## Fragmento
━━━━━━

Y, ahora, lo justo y necesario sería que cayese del cielo la ira de Dios. Pero no cae. No ocurre nada.

Mil doscientos años antes de esta neblinosa madrugada del miércoles 10 de agosto de 1977, el rey Alfonso II el Casto mandó proteger la hermosa cruz que donó a la catedral de San Salvador de Oviedo con la siguiente advertencia inscrita en la parte posterior, de chapa de oro lisa: "Cualquiera que intente llevarme donde mi libre voluntad la dedicó, perezca repentinamente con el rayo divino". Pero la alarma de Dios no salta, no hay chispazo letal y en la Cámara Santa de la catedral asturiana alguien despelleja con saña ese prodigio de la orfebrería que todos conocen como la Cruz de los Ángeles. Va a cometerse el robo del siglo. El robo del alma.

━━━━━━

## Consigna 1
Reescribe el fragmento sobre la Cruz de los Ángeles empezando en "Y, ahora, lo" y terminando en "robo del alma.", y pon "basílica" en lugar de "catedral".

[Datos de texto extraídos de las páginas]

━━━━━━

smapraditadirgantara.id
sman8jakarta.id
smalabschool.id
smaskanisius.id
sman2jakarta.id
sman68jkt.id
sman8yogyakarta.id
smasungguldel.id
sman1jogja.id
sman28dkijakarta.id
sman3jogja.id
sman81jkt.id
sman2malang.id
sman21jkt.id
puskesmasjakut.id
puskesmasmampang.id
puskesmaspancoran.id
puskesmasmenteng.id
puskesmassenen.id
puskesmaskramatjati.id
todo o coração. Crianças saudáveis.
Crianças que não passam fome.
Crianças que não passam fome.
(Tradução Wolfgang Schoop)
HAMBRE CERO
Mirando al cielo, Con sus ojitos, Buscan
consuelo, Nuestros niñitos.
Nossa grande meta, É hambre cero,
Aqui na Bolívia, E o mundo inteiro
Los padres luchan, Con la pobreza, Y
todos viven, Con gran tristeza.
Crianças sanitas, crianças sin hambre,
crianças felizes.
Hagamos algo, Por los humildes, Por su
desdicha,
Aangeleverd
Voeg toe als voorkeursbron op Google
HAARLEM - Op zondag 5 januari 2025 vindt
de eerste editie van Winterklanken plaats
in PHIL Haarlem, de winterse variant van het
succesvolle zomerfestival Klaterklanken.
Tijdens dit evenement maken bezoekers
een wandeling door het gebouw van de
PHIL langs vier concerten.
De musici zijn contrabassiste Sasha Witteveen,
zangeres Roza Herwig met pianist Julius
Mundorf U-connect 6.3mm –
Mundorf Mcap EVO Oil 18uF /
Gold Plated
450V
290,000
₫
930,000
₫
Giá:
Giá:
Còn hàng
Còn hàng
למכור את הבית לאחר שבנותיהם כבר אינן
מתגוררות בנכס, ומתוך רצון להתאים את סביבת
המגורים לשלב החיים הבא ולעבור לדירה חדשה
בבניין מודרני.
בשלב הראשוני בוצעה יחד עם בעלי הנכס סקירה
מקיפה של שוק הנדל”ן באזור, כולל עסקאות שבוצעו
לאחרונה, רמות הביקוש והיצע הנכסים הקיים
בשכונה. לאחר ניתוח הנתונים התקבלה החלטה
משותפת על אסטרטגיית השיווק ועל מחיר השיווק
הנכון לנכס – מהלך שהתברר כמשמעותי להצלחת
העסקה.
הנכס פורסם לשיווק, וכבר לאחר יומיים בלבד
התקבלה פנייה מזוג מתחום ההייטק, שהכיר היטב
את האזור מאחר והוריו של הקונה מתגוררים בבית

━━━━━━

## Consigna 2
Repite sin cambios las líneas de los registros, empezando por la primera y terminando en la línea que contiene "Nossa grande meta, É", ambas incluidas.

## Espacio de respuesta 1
Y, ahora, lo justo y necesario sería que cayese del cielo la ira de Dios. Pero no cae. No ocurre nada.

Mil doscientos años antes de esta neblinosa madrugada del miércoles 10 de agosto de 1977, el rey Alfonso II el Casto mandó proteger la hermosa cruz que donó a la basílica de San Salvador de Oviedo con la siguiente advertencia inscrita en la parte posterior, de chapa de oro lisa: "Cualquiera que intente llevarme donde mi libre voluntad la dedicó, perezca repentinamente con el rayo divino". Pero la alarma de Dios no salta, no hay chispazo letal y en la Cámara Santa de la basílica asturiana alguien despelleja con saña ese prodigio de la orfebrería que todos conocen como la Cruz de los Ángeles. Va a cometerse el robo del siglo. El robo del alma.

## Espacio de respuesta 2
smapraditadirgantara.id
sman8jakarta.id
smalabschool.id
smaskanisius.id
sman2jakarta.id
sman68jkt.id
sman8yogyakarta.id
smasungguldel.id
sman1jogja.id
sman28dkijakarta.id
sman3jogja.id
sman81jkt.id
sman2malang.id
sman21jkt.id
puskesmasjakut.id
puskesmasmampang.id
puskesmaspancoran.id
puskesmasmenteng.id
puskesmassenen.id
puskesmaskramatjati.id
todo o coração. Crianças saudáveis.
Crianças que não passam fome.
Crianças que não passam fome.
(Tradução Wolfgang Schoop)
HAMBRE CERO
Mirando al cielo, Con sus ojitos, Buscan
consuelo, Nuestros niñitos.
Nossa grande meta, É hambre cero,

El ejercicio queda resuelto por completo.